YOUR GOAL
Check the material that follows and say how many lines include the string "have", giving the number alone.
Start of RECORDED INFORMATION
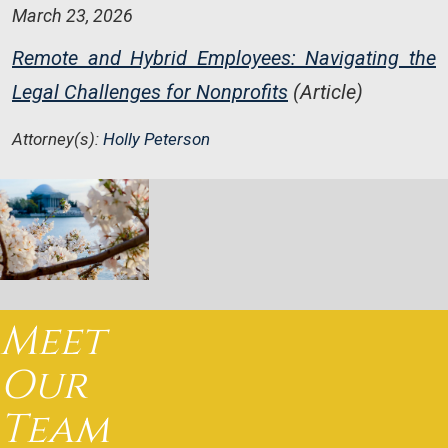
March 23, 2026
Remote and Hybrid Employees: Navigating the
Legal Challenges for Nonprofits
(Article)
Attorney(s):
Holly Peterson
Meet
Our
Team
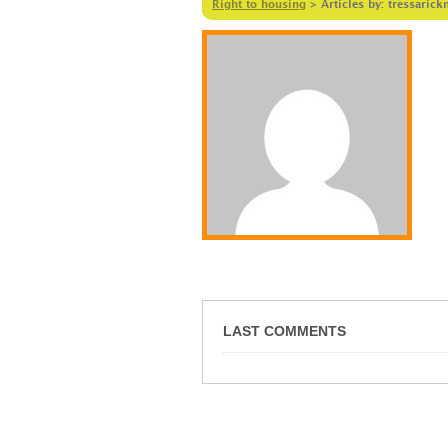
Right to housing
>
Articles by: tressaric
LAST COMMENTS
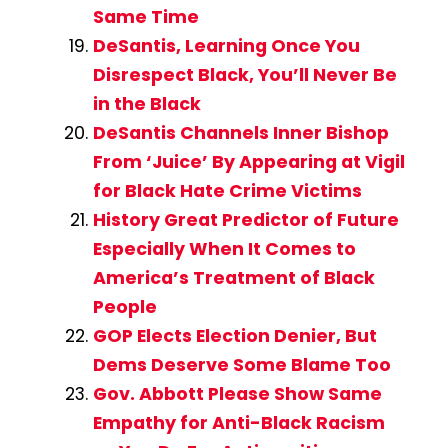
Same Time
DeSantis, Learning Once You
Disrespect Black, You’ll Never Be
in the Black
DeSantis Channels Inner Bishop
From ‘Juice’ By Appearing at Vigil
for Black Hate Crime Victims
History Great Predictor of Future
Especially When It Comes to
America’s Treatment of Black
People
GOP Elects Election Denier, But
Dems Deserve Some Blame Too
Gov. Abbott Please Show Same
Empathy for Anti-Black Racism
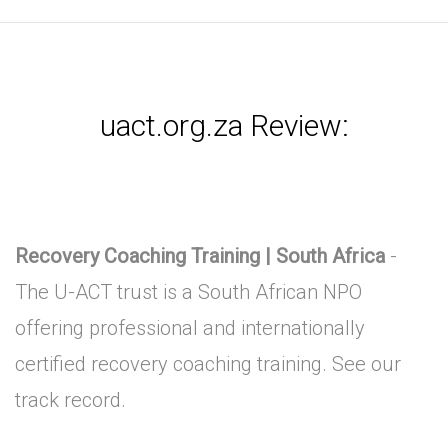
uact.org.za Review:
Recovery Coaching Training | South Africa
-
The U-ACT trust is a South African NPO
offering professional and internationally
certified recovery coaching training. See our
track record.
End of RECORDED INFORMATION
Start of RECORDED INFORMATION
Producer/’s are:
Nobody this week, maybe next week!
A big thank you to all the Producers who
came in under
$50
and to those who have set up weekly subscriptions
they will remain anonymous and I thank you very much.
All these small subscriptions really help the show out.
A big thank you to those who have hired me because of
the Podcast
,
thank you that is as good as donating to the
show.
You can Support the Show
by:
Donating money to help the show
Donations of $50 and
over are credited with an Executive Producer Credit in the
End of RECORDED INFORMATION
RESPONSE FOR THIS EXERCISE
2